Triglobal resolvent-analysis-based control of separated flows around low-aspect-ratio wings

Jean Hélder Marques Ribeiro, Kunihiko Taira

Published 2024-02-19, updated 2024-06-18Version 2

We perform direct numerical simulations (DNS) of actively controlled laminar separated wakes around low-aspect-ratio wings with two primary goals: (i) reducing the size of the separation bubble and (ii) attenuating the wing tip vortex. Instead of preventing separation, we modify the three-dimensional ($3$-D) dynamics to exploit wake vortices for aerodynamic enhancements.

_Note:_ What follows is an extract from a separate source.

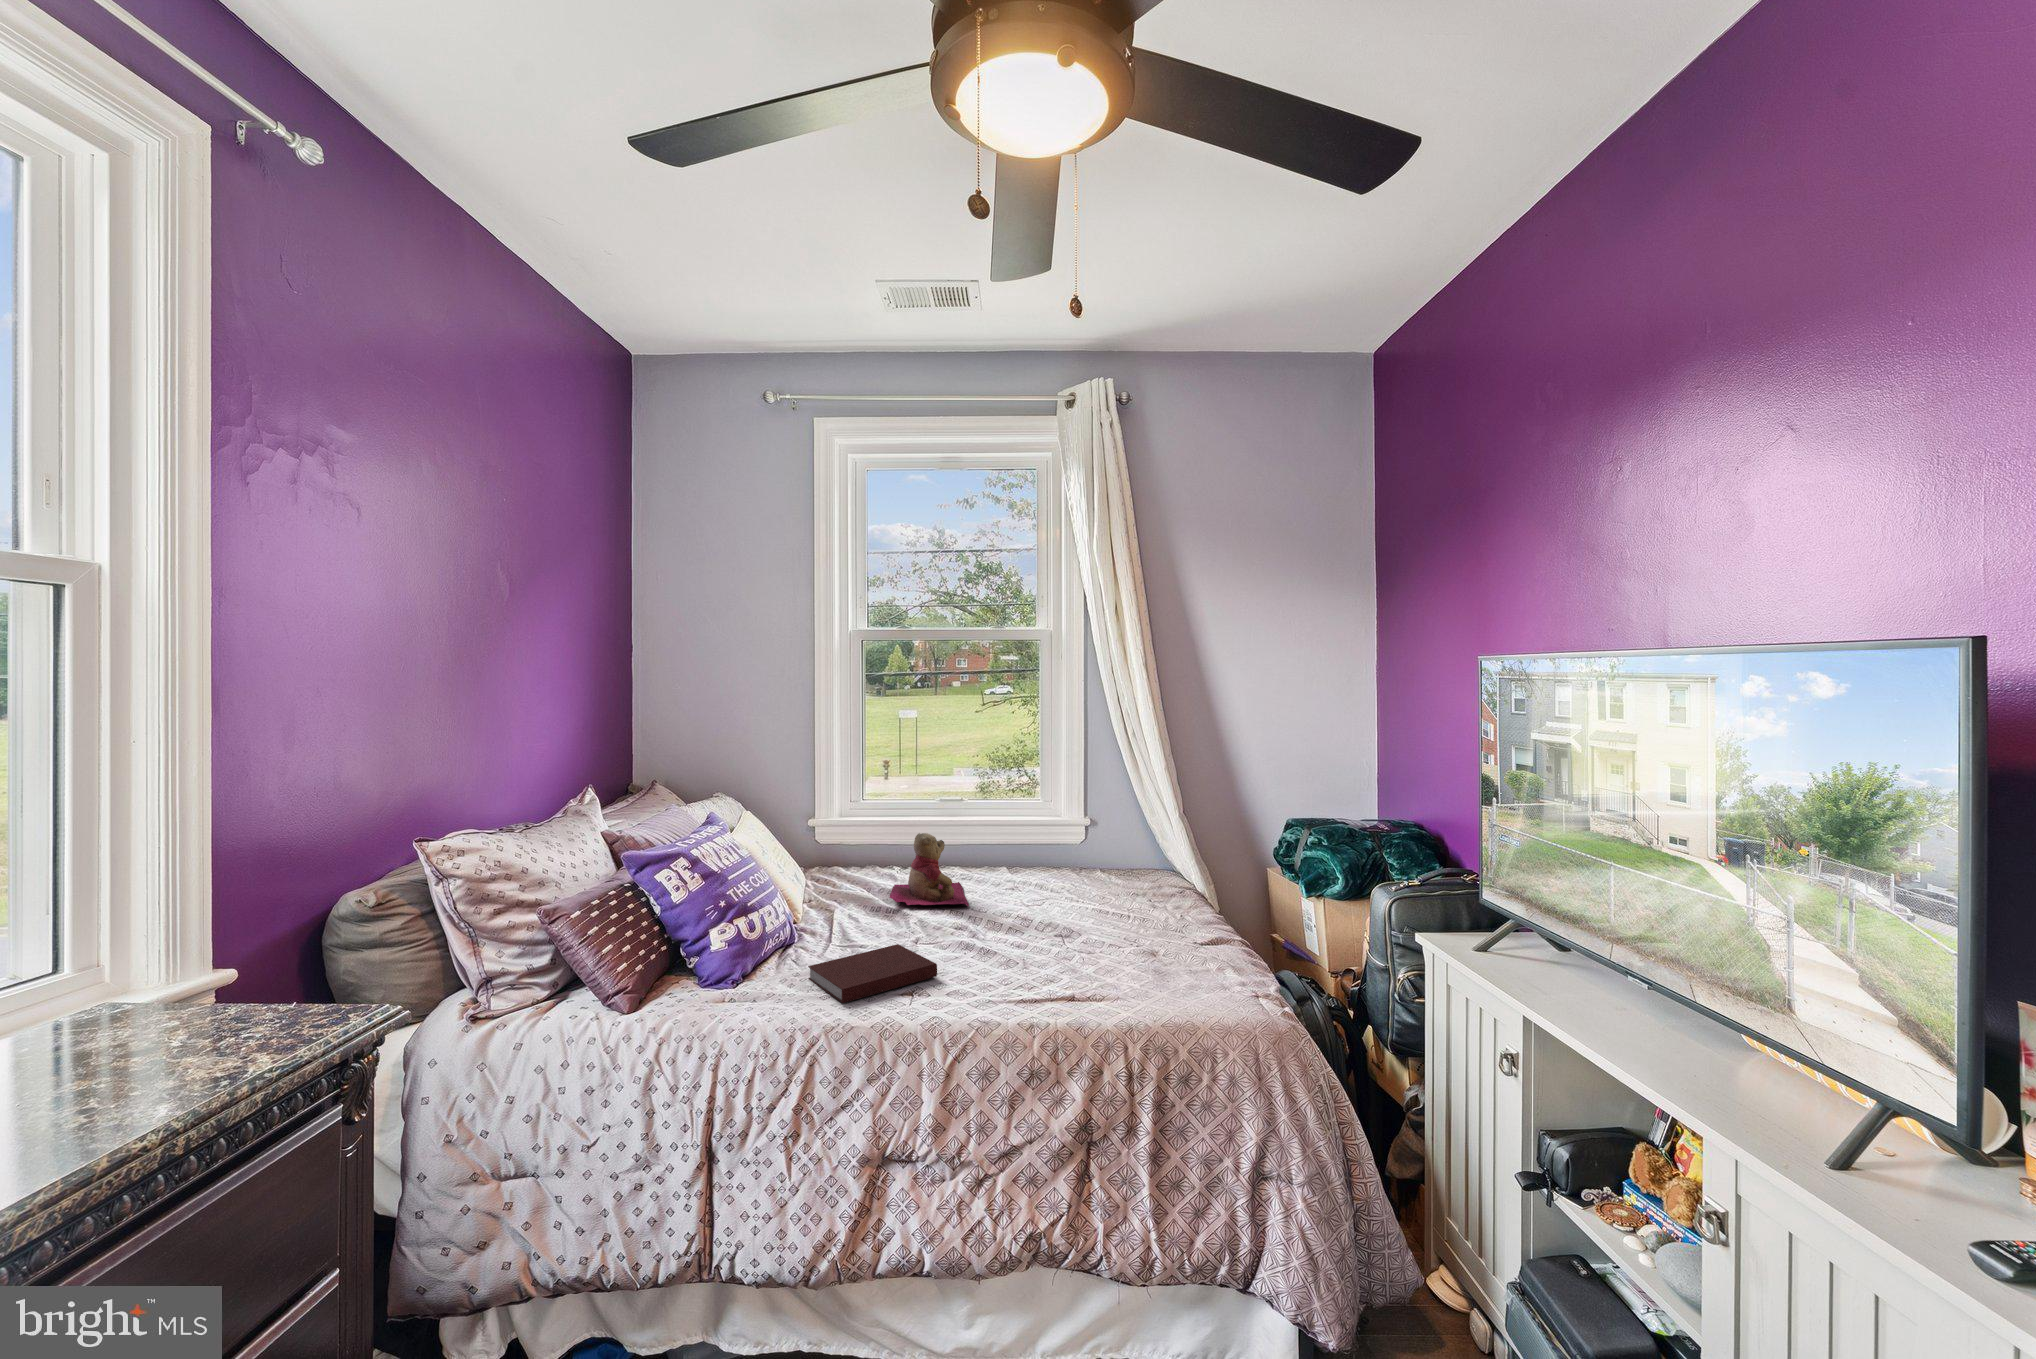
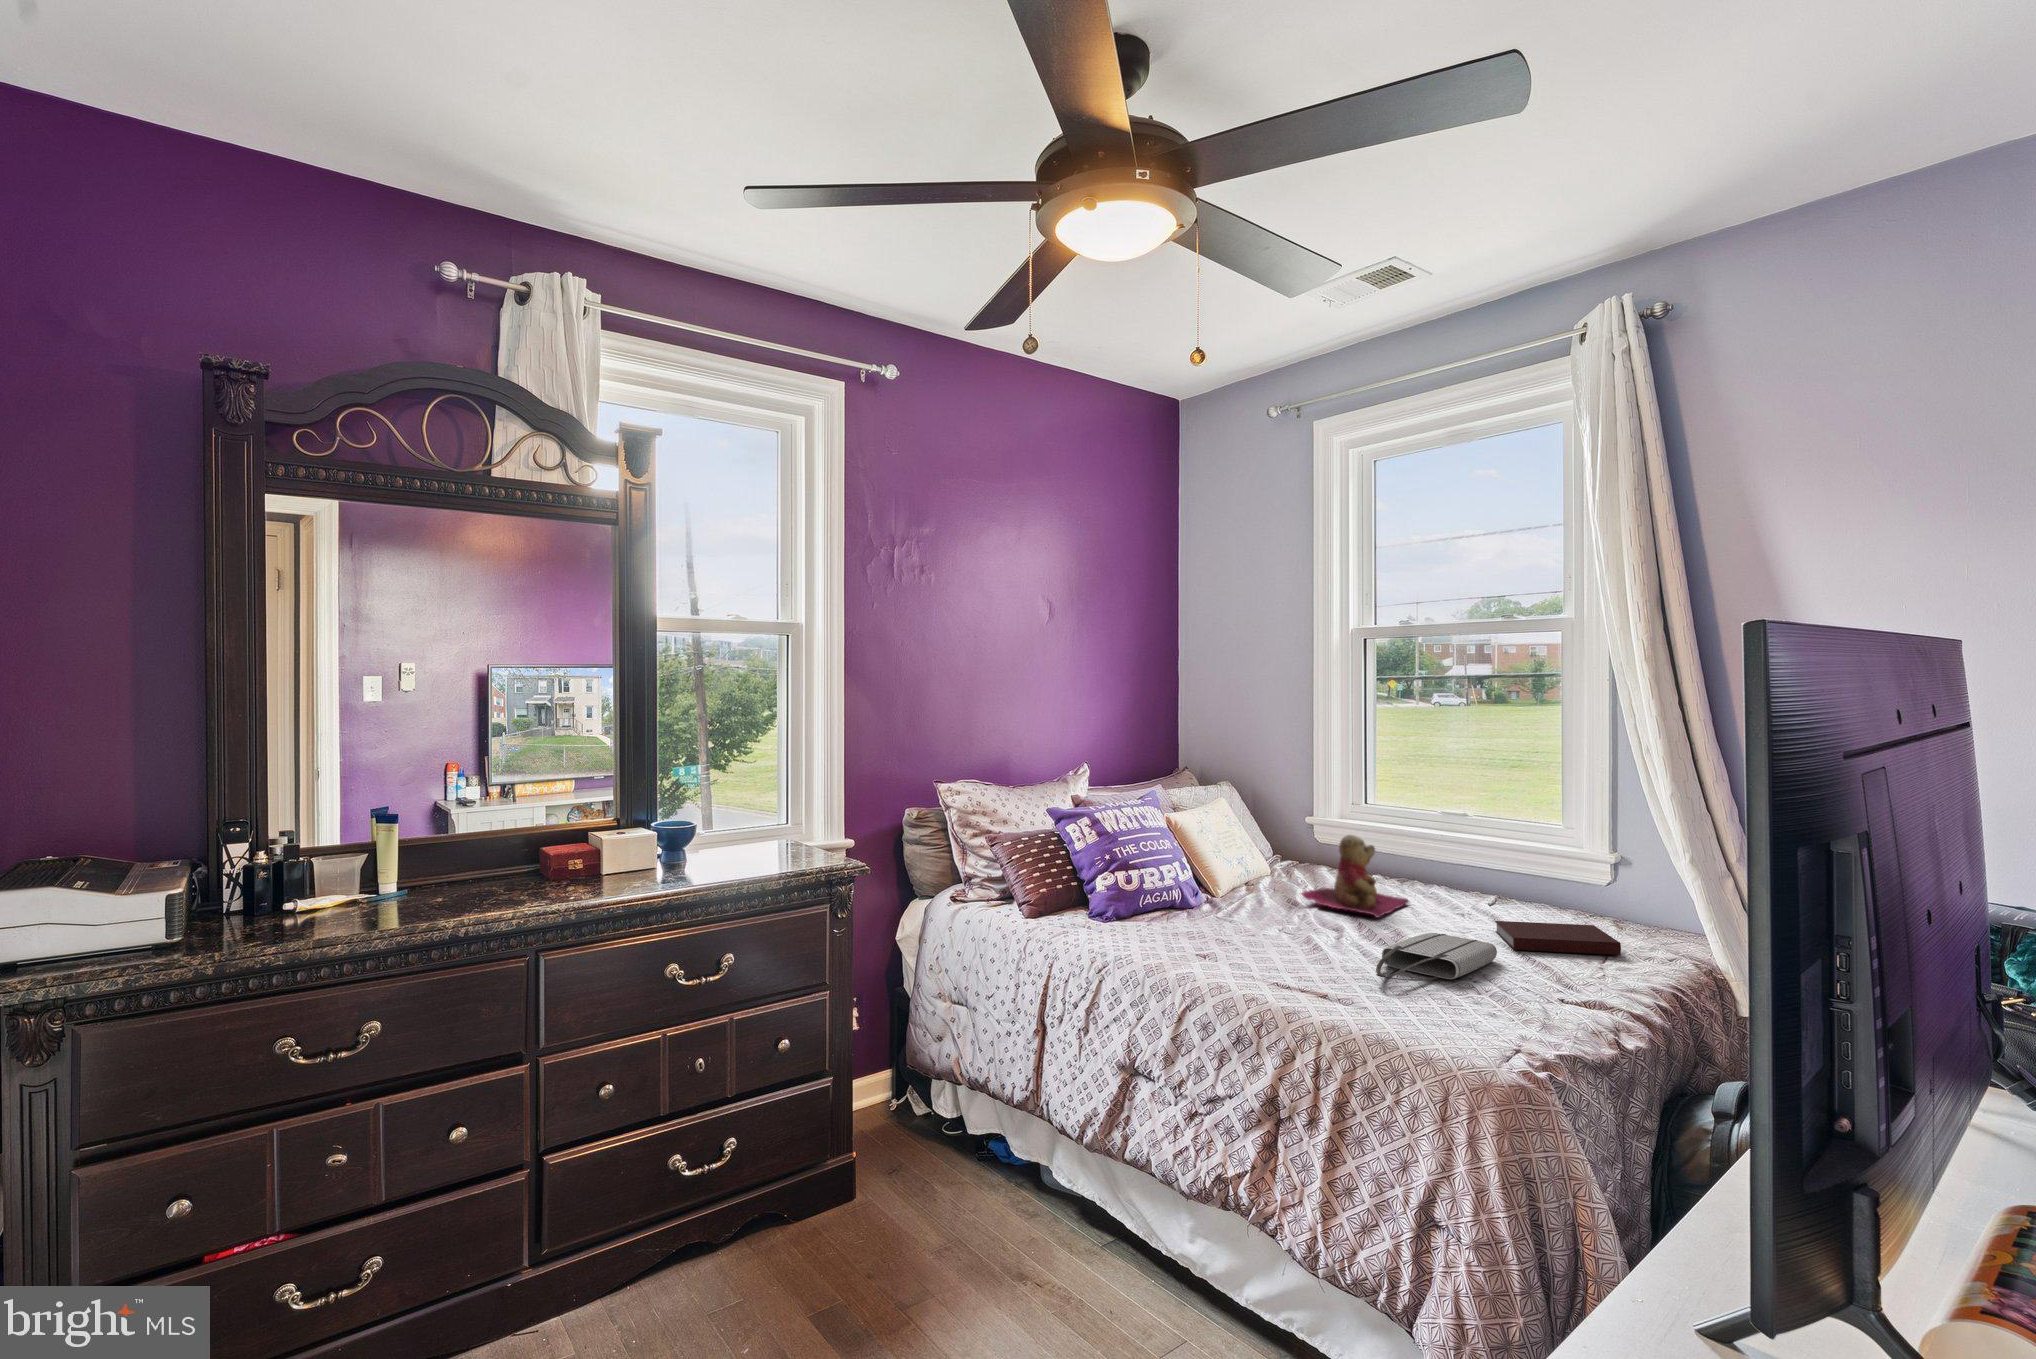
tote bag: none [1039,908,1113,963] -> present [1376,933,1497,981]
notebook: present [808,944,937,1003] -> present [1495,921,1621,955]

A direct wake modification is considered using optimal harmonic forcing modes from triglobal resolvent analysis. For this study, we consider wings at angles of attack of $14^\circ$ and $22^\circ$, taper ratios $0.27$ and $1$, and leading edge sweep angles of $0^\circ$ and $30^\circ$, at a mean-chord-based Reynolds number of $600$. The wakes behind these wings exhibit $3$-D reversed-flow bubble and large-scale vortical structures. For tapered swept wings, the diversity of wake vortices increases substantially, posing a challenge for flow control. To achieve the first control objective for an untapered unswept wing, root-based actuation at the shedding frequency is introduced to reduce the reversed-flow bubble size by taking advantage of the wake vortices to significantly enhance the aerodynamic performance of the wing. For both untapered and tapered swept wings, root-based actuation modifies the stalled flow, reduces the reversed-flow region, and enhances aerodynamic performance by increasing the root contribution to lift. For the goal of controlling the tip vortex, we demonstrate the effectiveness of actuation with high-frequency perturbations near the tip. This study shows how insights from resolvent analysis for unsteady actuation can enable global modification of $3$-D separated wakes and achieve improved aerodynamics of wings.